§ **Task requirements**
If a line in the data below contains the word "забастовке", copy it out.
------------
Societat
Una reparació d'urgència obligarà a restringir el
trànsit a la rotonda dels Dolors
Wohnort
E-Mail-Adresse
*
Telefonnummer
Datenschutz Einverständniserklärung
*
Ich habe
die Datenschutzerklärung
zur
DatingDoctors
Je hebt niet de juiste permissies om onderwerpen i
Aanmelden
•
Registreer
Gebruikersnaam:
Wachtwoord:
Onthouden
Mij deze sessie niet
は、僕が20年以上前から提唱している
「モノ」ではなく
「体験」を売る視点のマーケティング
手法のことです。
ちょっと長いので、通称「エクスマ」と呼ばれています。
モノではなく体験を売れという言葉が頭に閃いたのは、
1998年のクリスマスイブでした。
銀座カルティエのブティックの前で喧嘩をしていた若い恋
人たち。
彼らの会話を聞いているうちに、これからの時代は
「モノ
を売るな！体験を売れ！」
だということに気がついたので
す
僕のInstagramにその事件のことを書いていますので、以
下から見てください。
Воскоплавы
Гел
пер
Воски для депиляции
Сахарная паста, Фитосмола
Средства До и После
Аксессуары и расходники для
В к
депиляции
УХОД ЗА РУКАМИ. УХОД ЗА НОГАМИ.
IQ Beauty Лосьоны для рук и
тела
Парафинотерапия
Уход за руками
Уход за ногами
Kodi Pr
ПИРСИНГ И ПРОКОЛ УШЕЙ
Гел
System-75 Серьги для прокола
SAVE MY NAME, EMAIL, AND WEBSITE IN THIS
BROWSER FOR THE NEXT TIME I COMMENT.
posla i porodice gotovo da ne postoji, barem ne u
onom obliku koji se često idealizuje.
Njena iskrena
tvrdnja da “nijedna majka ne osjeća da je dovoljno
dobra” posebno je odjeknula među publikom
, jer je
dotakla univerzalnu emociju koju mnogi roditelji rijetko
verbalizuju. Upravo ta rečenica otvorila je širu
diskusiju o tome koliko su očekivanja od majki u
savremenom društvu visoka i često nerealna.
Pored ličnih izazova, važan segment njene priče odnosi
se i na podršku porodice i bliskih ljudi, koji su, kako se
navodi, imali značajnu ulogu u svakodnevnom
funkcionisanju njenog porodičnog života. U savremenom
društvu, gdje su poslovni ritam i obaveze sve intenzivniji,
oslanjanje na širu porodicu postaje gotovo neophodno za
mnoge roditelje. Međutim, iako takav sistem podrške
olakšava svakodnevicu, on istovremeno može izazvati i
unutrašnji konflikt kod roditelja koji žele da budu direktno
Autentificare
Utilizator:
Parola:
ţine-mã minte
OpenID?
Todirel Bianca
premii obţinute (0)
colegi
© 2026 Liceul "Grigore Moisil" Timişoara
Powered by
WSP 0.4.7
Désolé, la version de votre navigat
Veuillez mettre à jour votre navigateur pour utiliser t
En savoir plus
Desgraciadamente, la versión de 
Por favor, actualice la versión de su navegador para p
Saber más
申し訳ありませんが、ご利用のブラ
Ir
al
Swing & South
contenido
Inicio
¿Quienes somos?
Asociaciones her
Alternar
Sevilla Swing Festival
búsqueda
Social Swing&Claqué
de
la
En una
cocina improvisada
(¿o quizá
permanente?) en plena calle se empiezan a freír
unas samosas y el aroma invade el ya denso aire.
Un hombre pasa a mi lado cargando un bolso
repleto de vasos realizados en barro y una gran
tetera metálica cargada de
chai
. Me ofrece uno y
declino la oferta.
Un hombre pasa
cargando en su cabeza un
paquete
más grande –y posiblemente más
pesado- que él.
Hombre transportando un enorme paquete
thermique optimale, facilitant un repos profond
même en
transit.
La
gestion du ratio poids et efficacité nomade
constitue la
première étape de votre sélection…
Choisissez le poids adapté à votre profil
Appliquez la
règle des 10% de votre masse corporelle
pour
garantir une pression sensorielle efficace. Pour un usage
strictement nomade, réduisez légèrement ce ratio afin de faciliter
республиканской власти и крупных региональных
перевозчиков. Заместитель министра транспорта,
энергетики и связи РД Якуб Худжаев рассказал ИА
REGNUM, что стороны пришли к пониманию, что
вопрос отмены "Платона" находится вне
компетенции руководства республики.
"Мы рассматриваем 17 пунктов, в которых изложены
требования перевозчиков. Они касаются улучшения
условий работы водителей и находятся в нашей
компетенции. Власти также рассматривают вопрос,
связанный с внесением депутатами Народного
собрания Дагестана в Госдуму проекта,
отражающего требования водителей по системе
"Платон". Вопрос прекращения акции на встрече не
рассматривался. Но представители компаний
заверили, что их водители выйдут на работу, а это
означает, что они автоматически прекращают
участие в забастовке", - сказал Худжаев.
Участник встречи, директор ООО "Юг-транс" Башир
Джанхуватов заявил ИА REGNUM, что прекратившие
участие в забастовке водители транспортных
------------
§ **Output of the task**
участие в забастовке", - сказал Худжаев.
участие в забастовке водители транспортных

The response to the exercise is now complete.